▸ **JOB**
Below is a listing. Return the lines from the one that contains "du am Lagerfeuer" to the one that contains "工程におけるさまざまな関係者との膨大な情報のやりと", both ends included, verbatim and with no pictures.

(TASK MATERIAL begins)

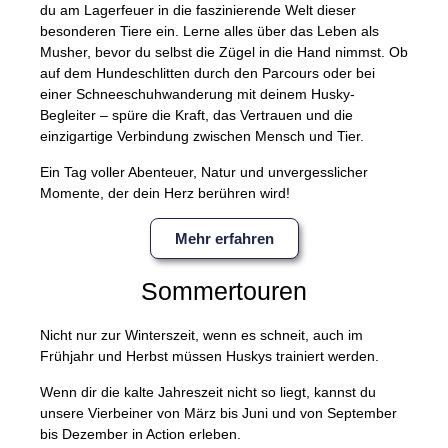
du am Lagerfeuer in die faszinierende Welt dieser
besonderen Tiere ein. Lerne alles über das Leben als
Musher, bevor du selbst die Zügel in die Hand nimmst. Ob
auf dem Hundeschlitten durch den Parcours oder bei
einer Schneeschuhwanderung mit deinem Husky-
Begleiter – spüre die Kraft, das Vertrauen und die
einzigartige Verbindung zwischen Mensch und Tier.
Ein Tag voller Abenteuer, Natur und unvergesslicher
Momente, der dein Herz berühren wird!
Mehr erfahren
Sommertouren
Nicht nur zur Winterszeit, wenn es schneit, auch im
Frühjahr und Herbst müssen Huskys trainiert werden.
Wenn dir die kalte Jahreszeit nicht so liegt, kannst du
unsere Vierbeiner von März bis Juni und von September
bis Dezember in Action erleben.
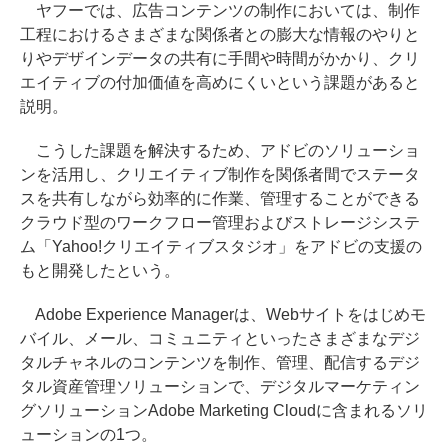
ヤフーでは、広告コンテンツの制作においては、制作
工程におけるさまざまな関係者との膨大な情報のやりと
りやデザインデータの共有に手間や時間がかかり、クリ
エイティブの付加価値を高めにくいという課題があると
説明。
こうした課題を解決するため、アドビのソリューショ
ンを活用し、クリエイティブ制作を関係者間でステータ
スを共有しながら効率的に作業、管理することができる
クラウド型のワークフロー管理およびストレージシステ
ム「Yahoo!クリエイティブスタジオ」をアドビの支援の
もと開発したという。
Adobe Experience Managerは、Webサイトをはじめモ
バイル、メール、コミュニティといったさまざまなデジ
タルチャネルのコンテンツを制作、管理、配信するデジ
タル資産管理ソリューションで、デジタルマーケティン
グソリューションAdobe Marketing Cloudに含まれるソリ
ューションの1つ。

(TASK MATERIAL ends)
(TASK MATERIAL begins)

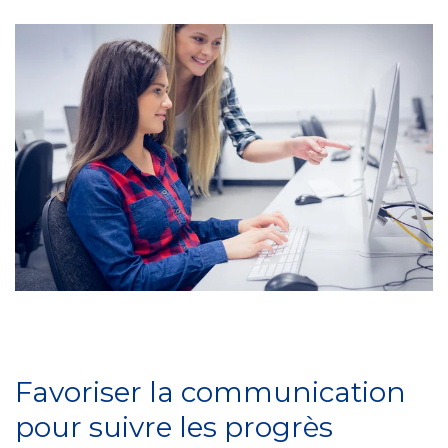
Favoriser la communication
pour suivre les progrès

(TASK MATERIAL ends)

▸ **RESULT**
du am Lagerfeuer in die faszinierende Welt dieser
besonderen Tiere ein. Lerne alles über das Leben als
Musher, bevor du selbst die Zügel in die Hand nimmst. Ob
auf dem Hundeschlitten durch den Parcours oder bei
einer Schneeschuhwanderung mit deinem Husky-
Begleiter – spüre die Kraft, das Vertrauen und die
einzigartige Verbindung zwischen Mensch und Tier.
Ein Tag voller Abenteuer, Natur und unvergesslicher
Momente, der dein Herz berühren wird!
Mehr erfahren
Sommertouren
Nicht nur zur Winterszeit, wenn es schneit, auch im
Frühjahr und Herbst müssen Huskys trainiert werden.
Wenn dir die kalte Jahreszeit nicht so liegt, kannst du
unsere Vierbeiner von März bis Juni und von September
bis Dezember in Action erleben.
ヤフーでは、広告コンテンツの制作においては、制作
工程におけるさまざまな関係者との膨大な情報のやりと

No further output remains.